The Texas Supreme Court has issued a favorable ruling for Medicare providers who use arbitration agreements. In a case involving a Texas nursing home, the Court ruled that the trial court should have compelled arbitration. You can find the case by clicking here.
The Court considered the question as to whether the Federal Arbitration Act should apply in the case or the Texas Arbitration Act. The Texas Act is not as favorable to providers as the Federal Act is because the Texas Act requires that the resident’s attorney must sign the Arbitration Agreement.
How many residents have attorneys representing them upon admission to nursing homes and how many would be willing to retain one for the purpose of signing such an agreement. Furthermore, wouldn’t most attorney’s tell their clients not to sign such an agreement–especially if the attorney makes a living suing nursing homes?
Fortunately, in this case, the Texas Supreme Court recognizes that because of Medicare, these agreements involve interstate commerce and are preempted by Federal law. Thus, the federal statute applies and an attorney’s signature is not required by the Federal Arbitration Act.
There is no mention of what happens if the resident is on Medicaid. However, the same reasoning should apply since federal monies are involved in that program as well.

A State or two in Region VI appear to be confused about what compliance date to assign when a facility clears on a revisit. Thus, CMS sent a recent Regional Survey And Certification Letter to all State Survey Agencies to clarify the issue. Click here to see the letter.
It is suspected that the letter was prompted by a conversation between CMS and the unamed State Survey agencies that went something like this:

“If you find deficiencies on an initial or annual visit, you are to send the facility the 2567 by the tenth business day after you exit the facility. Got it little buddy?”

“Got it Skipper. After the exit, I am to leave the facility and then to get the 2567 back to them within 65 days.”

“No! No! No! You are to get the 2567 back to them within 10 business days.”

“Okay. Okay. I’ve got it. I am to wait until 10 days before DPNA goes into effect to get them the 2567.”

“……………”

“Let’s go on to something else for the moment. If the facility clears on the first revisit, you are to assign the compliance date as the date the facility says it corrected if the facility provides documentation to verify continued compliance after correction was achieved. If the facility has no correction-monitoring data-but is in compliance-the correction date will be the last date on the plan of correction submitted by the facility. Understand?”

“?”

“If the facility clears on the second revisit and the facility has collected data showing correction and verifying continued compliance-the date proven by that data is to be the compliance date. If they have no data, the date of the revisit is the compliance date.”

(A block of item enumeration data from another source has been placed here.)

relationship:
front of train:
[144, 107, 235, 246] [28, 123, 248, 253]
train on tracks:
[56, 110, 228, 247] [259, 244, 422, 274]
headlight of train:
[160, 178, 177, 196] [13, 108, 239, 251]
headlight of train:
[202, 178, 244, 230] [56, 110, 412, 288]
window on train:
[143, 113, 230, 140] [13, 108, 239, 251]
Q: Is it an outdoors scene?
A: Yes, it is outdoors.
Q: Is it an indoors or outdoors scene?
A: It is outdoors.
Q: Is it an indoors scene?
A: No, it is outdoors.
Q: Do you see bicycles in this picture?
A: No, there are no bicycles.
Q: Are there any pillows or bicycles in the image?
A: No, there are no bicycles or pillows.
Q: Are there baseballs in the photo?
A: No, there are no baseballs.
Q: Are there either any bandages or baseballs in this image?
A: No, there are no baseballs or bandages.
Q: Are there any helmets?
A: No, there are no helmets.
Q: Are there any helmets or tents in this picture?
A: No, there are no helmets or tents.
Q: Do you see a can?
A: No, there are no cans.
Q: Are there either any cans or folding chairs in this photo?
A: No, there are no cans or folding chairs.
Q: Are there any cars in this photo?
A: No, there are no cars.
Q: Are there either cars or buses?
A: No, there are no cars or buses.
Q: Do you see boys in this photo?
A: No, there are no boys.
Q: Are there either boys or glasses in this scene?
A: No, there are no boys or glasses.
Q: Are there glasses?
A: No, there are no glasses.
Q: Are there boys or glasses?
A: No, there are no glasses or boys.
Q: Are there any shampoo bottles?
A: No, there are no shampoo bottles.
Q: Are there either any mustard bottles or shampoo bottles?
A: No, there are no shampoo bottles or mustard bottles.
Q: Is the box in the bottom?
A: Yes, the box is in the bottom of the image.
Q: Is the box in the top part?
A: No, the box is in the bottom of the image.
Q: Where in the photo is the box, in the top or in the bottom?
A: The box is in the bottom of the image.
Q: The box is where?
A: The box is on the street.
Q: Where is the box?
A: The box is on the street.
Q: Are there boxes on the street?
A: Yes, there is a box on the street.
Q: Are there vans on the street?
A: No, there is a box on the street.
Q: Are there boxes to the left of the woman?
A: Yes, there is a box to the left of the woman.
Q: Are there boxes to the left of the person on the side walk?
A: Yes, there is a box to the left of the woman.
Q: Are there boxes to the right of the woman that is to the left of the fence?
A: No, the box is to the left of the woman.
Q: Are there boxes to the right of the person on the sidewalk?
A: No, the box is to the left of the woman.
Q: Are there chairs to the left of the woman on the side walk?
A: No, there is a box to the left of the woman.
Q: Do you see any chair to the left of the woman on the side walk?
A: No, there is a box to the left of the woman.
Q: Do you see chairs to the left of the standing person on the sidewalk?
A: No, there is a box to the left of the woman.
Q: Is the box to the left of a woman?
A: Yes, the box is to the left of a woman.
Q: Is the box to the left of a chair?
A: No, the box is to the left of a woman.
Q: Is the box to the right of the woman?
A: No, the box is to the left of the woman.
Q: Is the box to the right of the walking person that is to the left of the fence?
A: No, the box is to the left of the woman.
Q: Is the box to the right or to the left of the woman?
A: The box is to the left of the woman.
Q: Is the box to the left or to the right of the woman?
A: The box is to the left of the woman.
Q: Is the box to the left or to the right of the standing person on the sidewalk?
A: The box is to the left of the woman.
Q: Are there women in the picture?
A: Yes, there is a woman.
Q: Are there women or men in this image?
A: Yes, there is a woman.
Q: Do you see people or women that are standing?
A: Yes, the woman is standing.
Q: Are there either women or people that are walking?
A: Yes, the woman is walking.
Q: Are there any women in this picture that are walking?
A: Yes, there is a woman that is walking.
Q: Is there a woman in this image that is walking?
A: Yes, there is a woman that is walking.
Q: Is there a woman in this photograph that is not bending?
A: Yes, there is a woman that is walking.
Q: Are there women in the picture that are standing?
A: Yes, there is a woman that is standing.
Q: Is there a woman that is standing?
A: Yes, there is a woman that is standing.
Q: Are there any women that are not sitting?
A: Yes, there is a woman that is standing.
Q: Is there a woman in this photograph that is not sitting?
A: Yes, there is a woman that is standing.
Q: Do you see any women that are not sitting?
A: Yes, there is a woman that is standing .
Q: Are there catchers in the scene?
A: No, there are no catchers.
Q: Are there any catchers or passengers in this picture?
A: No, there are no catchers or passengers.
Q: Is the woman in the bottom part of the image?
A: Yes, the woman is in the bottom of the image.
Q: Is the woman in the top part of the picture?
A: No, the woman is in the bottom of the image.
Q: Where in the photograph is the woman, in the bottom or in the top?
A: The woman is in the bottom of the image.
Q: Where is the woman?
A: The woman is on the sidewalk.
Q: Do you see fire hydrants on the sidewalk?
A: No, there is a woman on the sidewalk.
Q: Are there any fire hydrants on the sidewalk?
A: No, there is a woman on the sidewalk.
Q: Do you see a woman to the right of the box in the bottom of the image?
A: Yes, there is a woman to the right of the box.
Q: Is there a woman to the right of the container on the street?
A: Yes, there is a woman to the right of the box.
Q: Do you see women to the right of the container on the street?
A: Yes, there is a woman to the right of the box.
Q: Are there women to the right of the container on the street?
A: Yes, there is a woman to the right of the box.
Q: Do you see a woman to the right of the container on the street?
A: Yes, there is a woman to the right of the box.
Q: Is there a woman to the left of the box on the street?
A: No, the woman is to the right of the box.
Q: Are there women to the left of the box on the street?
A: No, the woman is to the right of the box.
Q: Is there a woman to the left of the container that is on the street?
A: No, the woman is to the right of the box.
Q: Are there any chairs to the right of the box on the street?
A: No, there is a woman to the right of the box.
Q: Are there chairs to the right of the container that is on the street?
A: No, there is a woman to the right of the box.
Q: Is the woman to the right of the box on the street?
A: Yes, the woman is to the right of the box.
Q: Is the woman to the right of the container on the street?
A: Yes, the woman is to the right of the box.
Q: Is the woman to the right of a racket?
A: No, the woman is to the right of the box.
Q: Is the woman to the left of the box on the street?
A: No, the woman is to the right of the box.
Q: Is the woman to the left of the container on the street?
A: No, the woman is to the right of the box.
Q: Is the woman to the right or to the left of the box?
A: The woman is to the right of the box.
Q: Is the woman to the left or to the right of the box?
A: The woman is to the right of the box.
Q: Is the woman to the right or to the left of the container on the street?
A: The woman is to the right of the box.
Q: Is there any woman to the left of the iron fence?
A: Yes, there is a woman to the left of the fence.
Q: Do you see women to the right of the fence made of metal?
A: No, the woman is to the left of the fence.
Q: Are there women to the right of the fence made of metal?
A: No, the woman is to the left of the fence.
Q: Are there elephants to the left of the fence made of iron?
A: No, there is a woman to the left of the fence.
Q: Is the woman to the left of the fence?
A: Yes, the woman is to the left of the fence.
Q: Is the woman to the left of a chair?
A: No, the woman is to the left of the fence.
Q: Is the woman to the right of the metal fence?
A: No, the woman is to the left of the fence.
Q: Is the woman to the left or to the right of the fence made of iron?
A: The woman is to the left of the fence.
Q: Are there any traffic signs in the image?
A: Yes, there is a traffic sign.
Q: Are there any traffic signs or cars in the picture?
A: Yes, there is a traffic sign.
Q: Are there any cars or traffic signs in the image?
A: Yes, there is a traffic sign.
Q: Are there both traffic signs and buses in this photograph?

“I think I get it! When we go back in
after the initial survey, if the facility clears-the compliance date is the date of our revisit. Right, Skipper?”

“………”

(”What did I do to deserve this?”)
“Huh?”
If you have a bad survey, it is important that you:
* Thoroughly document what you actually did to correct-not just your plan,
* Collect monitoring data that will prove that the correction was effective. (e.g. collect data demonstrating that your staff is doing things correctly and demonstrating competency)
* Record the monitoring data in an understandable way so that you can prove to the re-survey team that compliance was achieved on your preferred date.
* Have this data handy for the revisit
If you live in the unamed State(s) that are not getting your 2567 to you in a timely manner and causing you to go into DPNA because of insufficent time to get things together:
* Begin your correction the second the surveyors exit.
* Consider writing letters to CMS documenting the violations of procedure
* Contact your attorney for assistence.

Ipecac Requirements (Assisted Living and Adult Day Care Facilities)
In a Provider letter Texas DADS tackles the issue of facilities stocking Ipecac for use as treatment for poisoning by inducing vomiting. Apparently, some in the Medical Field question its use and whether on not it should be removed from first aid kits. The letter notes that the use of Ipecac is currently being investigated by the FDA–though it is still available.
The provider letter notes that the Texas Poison Center, however, recommends only using it in the most dire of circumstances and only after contacting a physician or the Poison Center at 1-800-222-1222. Click here to see the letter.
The letter goes on to say:”DADS will accept the immediate availability of the poison center phone number listed above and Ipecac, if the facility chooses to stock and maintain it, as meeting TAC requirements. “
The letter definitely strikes a cautionary note and places the burden on the facility to take steps to determine if the use of Ipecac is appropriate for the particular situation at issue. So always call the Texas Poison Center before administering it.
New Requirements for Reporting Deaths for Licensed Adult Care Facilities
As you know, the Texas Office of the Attorney General (OAG) recently implemented new requirements mandated by Senate Bill 826 that require, under certain circumstances, that a general manager of a facility must report the death to the OAG within 24 hours. Additionally, the general manager must submit a resident death form within 72 hours. Now DADS has sent a provider letter to Adult Day Care Facilities clarifying that the requirement applies to them as well. Click here for a copy of the letter. A justice of the peace must be notified if either:
- the physician is unable to certify the cause of death, or
- the death occured in a county without a medical examiner’s office or not part of a medical examiner’s district.